Farmers are required to apply for BPS payments once a year, usually in May, with payments beginning in December, however concerns are said to have been raised that there could be delays in these payments. In order to address these concerns, Bank of Scotland has arranged a new multi-million pound fund to help Scottish farmers manage the financial impact of any delay and advises customers who need to make use of the provision to get in contact as soon as possible.
The Scottish Government has confirmed that farmers are to receive their payments in two parts, with the majority receiving their initial payment, reportedly worth a minimum of 70% of the total payment, by the end of January. Initially, the installments are expected to be paid by the end of March with the balance of payments due to be settled in April. The value of the payments varies widely as they are based on various factors such as the size and type of farm in question
Bank of Scotland stated that although the support will be offered on a commercial basis, with interest charged on any sums borrowed, it will not charge arrangement fees for the facilities.
Head of agriculture, Bank of Scotland, Sandy Hay, commented: “Winter is often a challenging time for farmers as cold weather and cashflow issues bite, and we know that many farm businesses rely on a December payment and have it built into their financial plans.

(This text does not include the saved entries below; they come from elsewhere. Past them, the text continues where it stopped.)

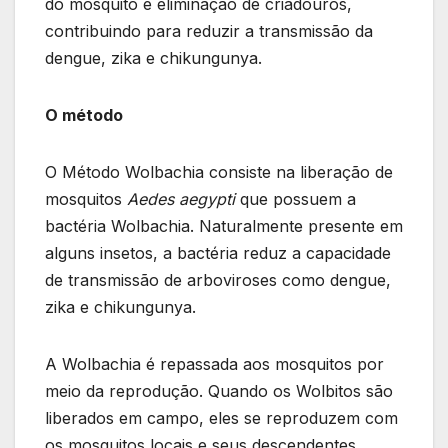
do mosquito e eliminação de criadouros,
contribuindo para reduzir a transmissão da
dengue, zika e chikungunya.
O método
O Método Wolbachia consiste na liberação de
mosquitos
Aedes aegypti
que possuem a
bactéria Wolbachia. Naturalmente presente em
alguns insetos, a bactéria reduz a capacidade
de transmissão de arboviroses como dengue,
zika e chikungunya.
A Wolbachia é repassada aos mosquitos por
meio da reprodução. Quando os Wolbitos são
liberados em campo, eles se reproduzem com
os mosquitos locais e seus descendentes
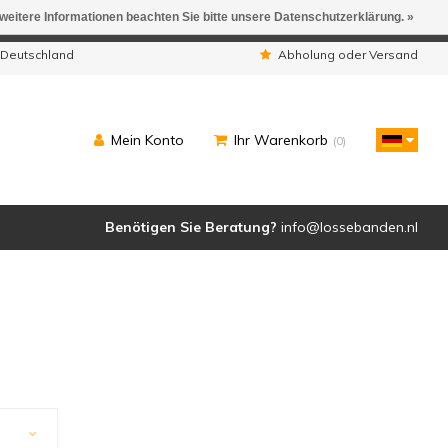
 weitere Informationen beachten Sie bitte unsere Datenschutzerklärung. »
ngen werden geliefert.
 Deutschland
Abholung oder Versand
Mein Konto
Ihr Warenkorb
(0)
Benötigen Sie Beratung?
info@lossebanden.nl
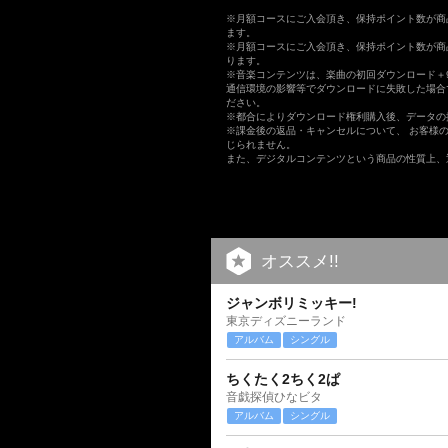
※月額コースにご入会頂き、保持ポイント数が商
ます。
※月額コースにご入会頂き、保持ポイント数が商
ります。
※音楽コンテンツは、楽曲の初回ダウンロード＋
通信環境の影響等でダウンロードに失敗した場合
ださい。
※都合によりダウンロード権利購入後、データの
※課金後の返品・キャンセルについて、 お客様
じられません。
また、デジタルコンテンツという商品の性質上、
オススメ!!
ジャンボリミッキー!
東京ディズニーランド
アルバム
シングル
ちくたく2ちく2ぱ
音戯探偵ひなビタ
アルバム
シングル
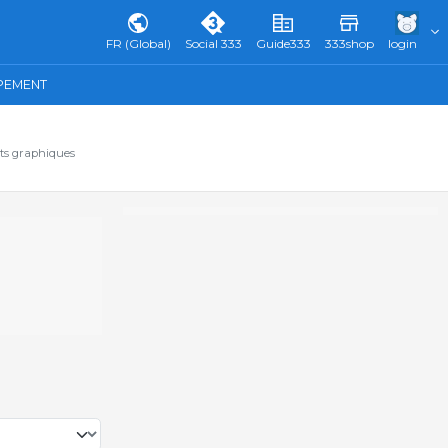
FR (Global)
Social 333
Guide333
333shop
login
IPEMENT
ats graphiques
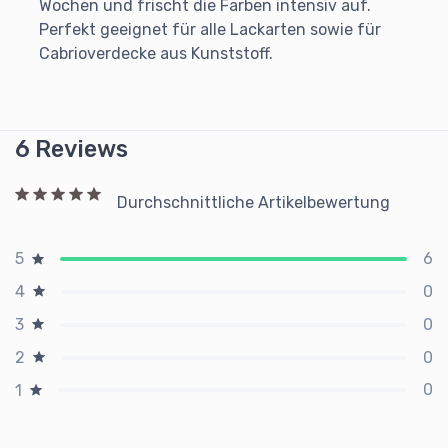
Wochen und frischt die Farben intensiv auf.
Perfekt geeignet für alle Lackarten sowie für
Cabrioverdecke aus Kunststoff.
6 Reviews
Durchschnittliche Artikelbewertung
6
5
0
4
0
3
0
2
0
1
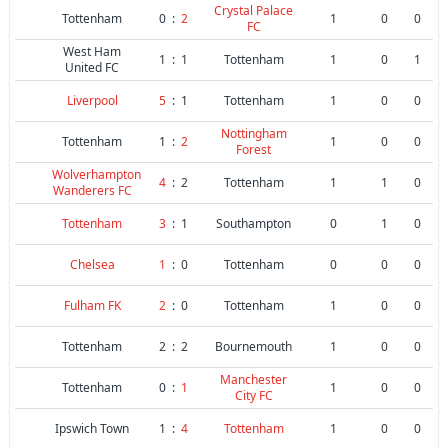
Crystal Palace
Tottenham
0
:
2
1
0
0
FC
West Ham
1
:
1
Tottenham
1
0
1
United FC
Liverpool
5
:
1
Tottenham
1
0
0
Nottingham
Tottenham
1
:
2
1
0
0
Forest
Wolverhampton
4
:
2
Tottenham
1
1
0
Wanderers FC
Tottenham
3
:
1
Southampton
0
1
0
Chelsea
1
:
0
Tottenham
0
0
0
Fulham FK
2
:
0
Tottenham
1
0
0
Tottenham
2
:
2
Bournemouth
1
0
0
Manchester
Tottenham
0
:
1
1
0
0
City FC
Ipswich Town
1
:
4
Tottenham
1
0
0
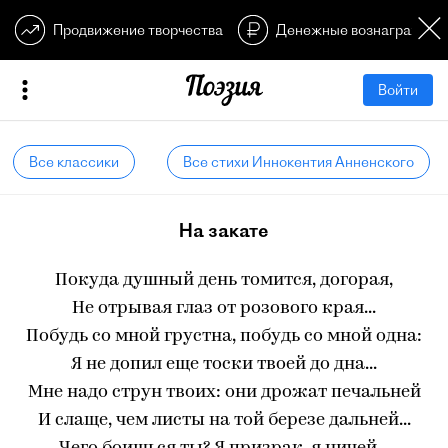
Продвижение творчества
Денежные вознагражден
Войти
Все классики
Все стихи Иннокентия Анненского
На закате
Покуда душный день томится, догорая,
Не отрывая глаз от розового края...
Побудь со мной грустна, побудь со мной одна:
Я не допил еще тоски твоей до дна...
Мне надо струн твоих: они дрожат печальней
И слаще, чем листы на той березе дальней...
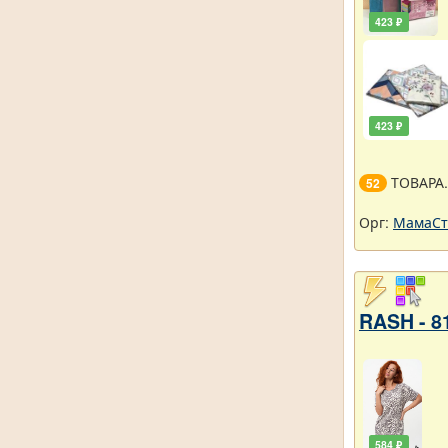
423 ₽
423 ₽
ТОВАРА
52
Орг:
МамаСт
RASH - 8
584 ₽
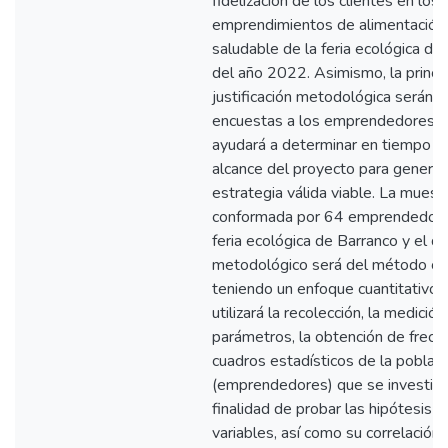
fidelización de los clientes en los
emprendimientos de alimentación
saludable de la feria ecológica de
del año 2022. Asimismo, la princi
justificación metodológica serán l
encuestas a los emprendedores y
ayudará a determinar en tiempo re
alcance del proyecto para generar
estrategia válida viable. La muest
conformada por 64 emprendedore
feria ecológica de Barranco y el d
metodológico será del método cien
teniendo un enfoque cuantitativo.
utilizará la recolección, la medición
parámetros, la obtención de frecu
cuadros estadísticos de la poblac
(emprendedores) que se investiga
finalidad de probar las hipótesis fi
variables, así como su correlación.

We created a contingency fund to ensure that no farmers are financially disadvantaged by this delay and we would encourage any farmers who think they may require support to come and speak to us now.
“The Bank has a proven track record of supporting farmers through challenging periods and we will ensure they continue to get the support they need through this period of uncertainty.”
Agricultural news magazine Farmers Weekly reported that the Rural Payments Agency has confirmed it is on track to start making full Basic Payment Scheme payments in December. It added that the European Commission will apply a financial discipline mechanism (FDM) deduction at 1.393041%. The RPA will use this rate to calculate 2015 BPS payments by applying it to all claims in excess of GBP1,400, which will be used to create a reserve fund to support the farming industry in times of crisis.